* [TASK INSTRUCTIONS]
Rewrite the entries below as a JSON list of strings with one string per line. Skip blank lines and the picture lines.

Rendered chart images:
Segment Open

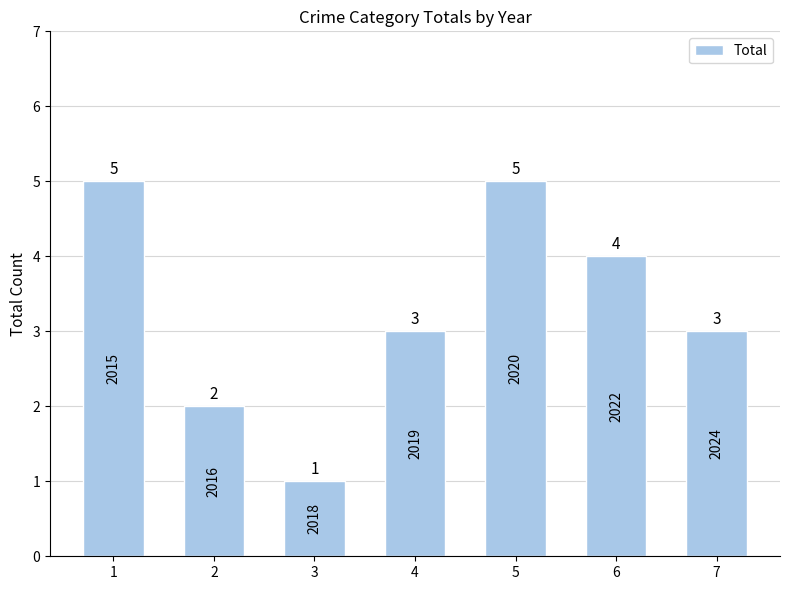

How many data points does each series have?

7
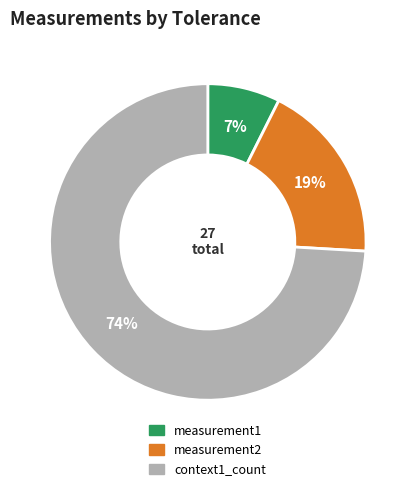

How many segments does this pie chart have?

3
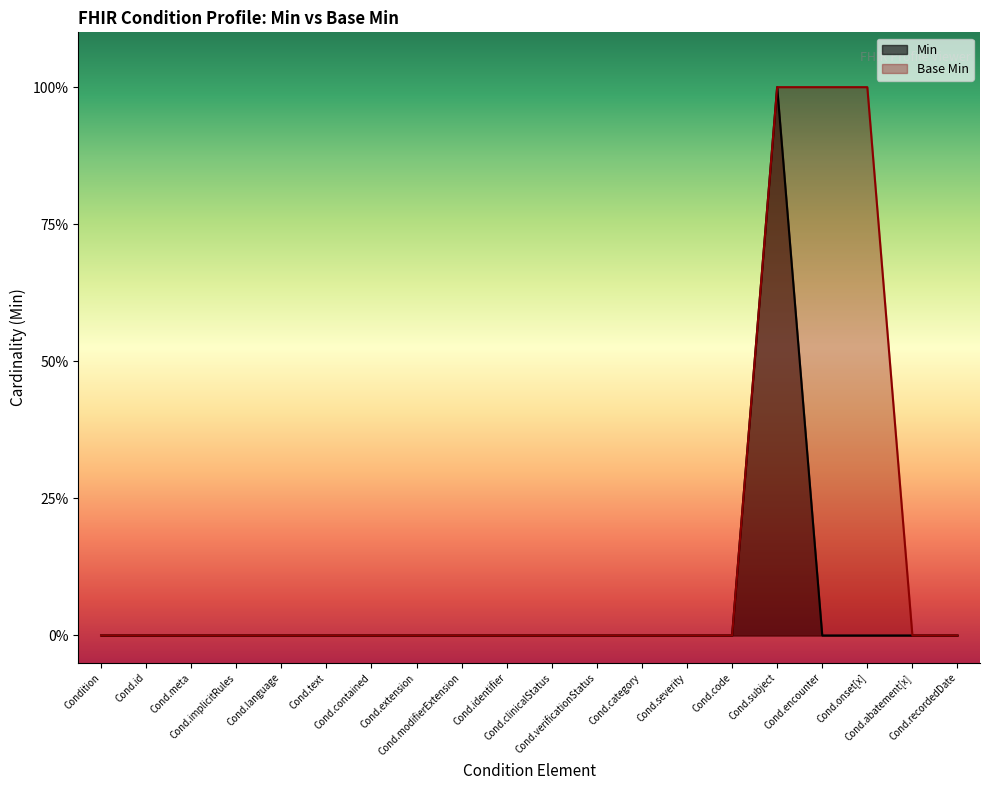

Does the chart display data point markers on the line(s)?

No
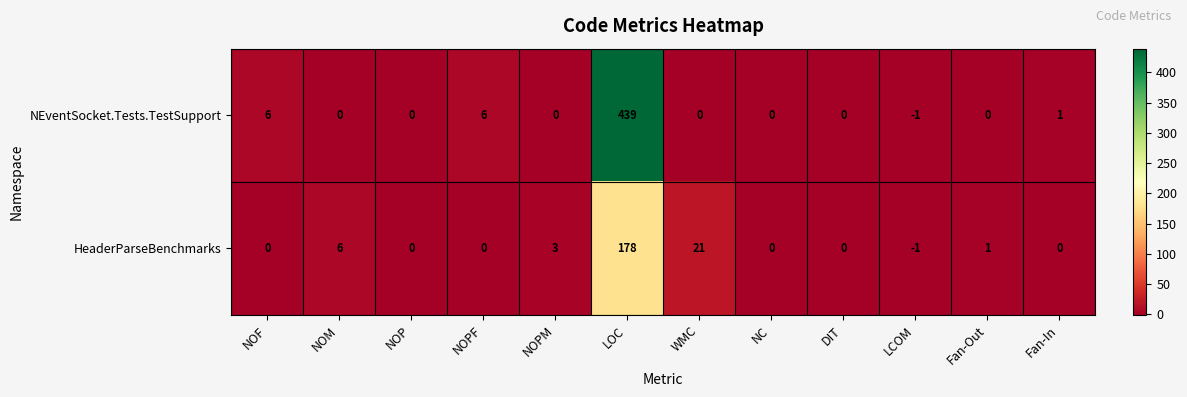

The HeaderParseBenchmarks series shows 6 at NOM. True or false?

True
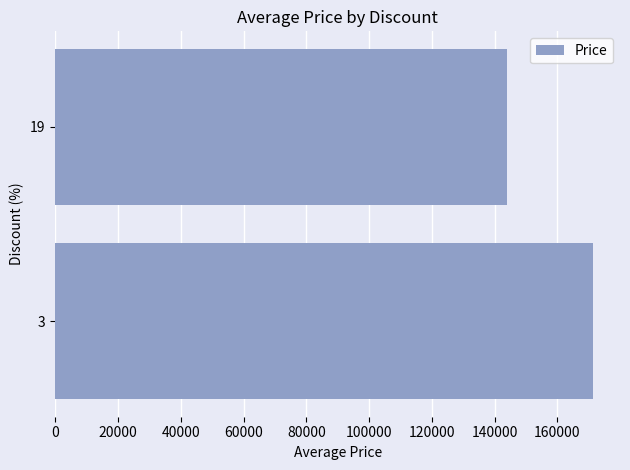

List the labels in order of value, smallest first.

19, 3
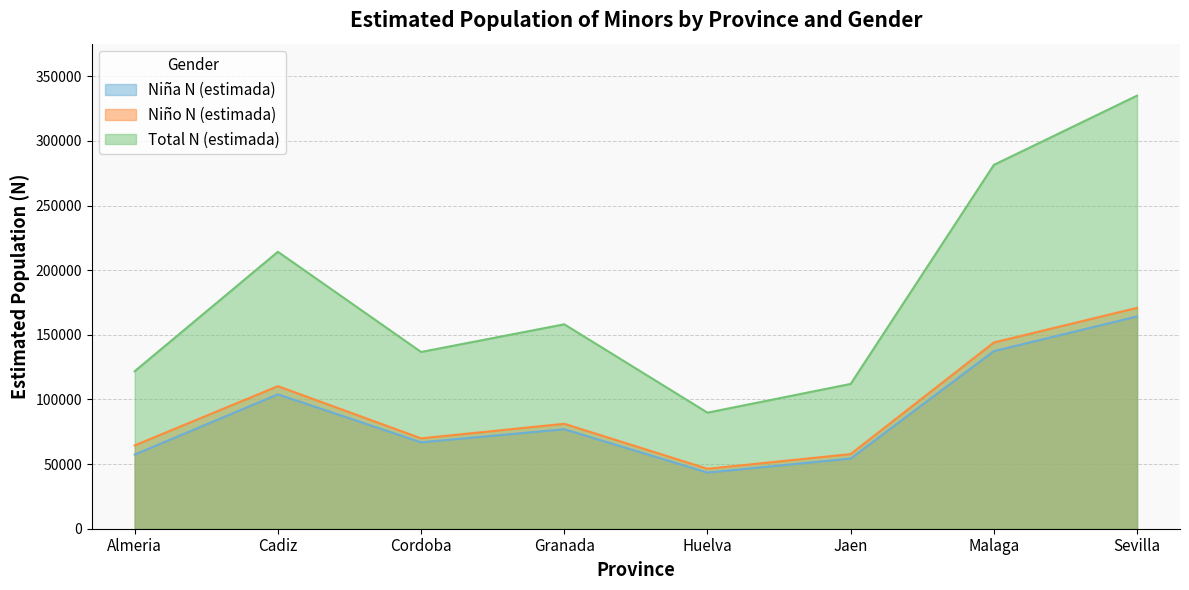

How many interior local peaks does the Niño N (estimada) series have?

2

Segment Closed

* [EXPECTED OUTPUT]
[
  "How many data points does each series have?",
  "7",
  "How many segments does this pie chart have?",
  "3",
  "Does the chart display data point markers on the line(s)?",
  "No",
  "The HeaderParseBenchmarks series shows 6 at NOM. True or false?",
  "True",
  "List the labels in order of value, smallest first.",
  "19, 3",
  "How many interior local peaks does the Niño N (estimada) series have?",
  "2"
]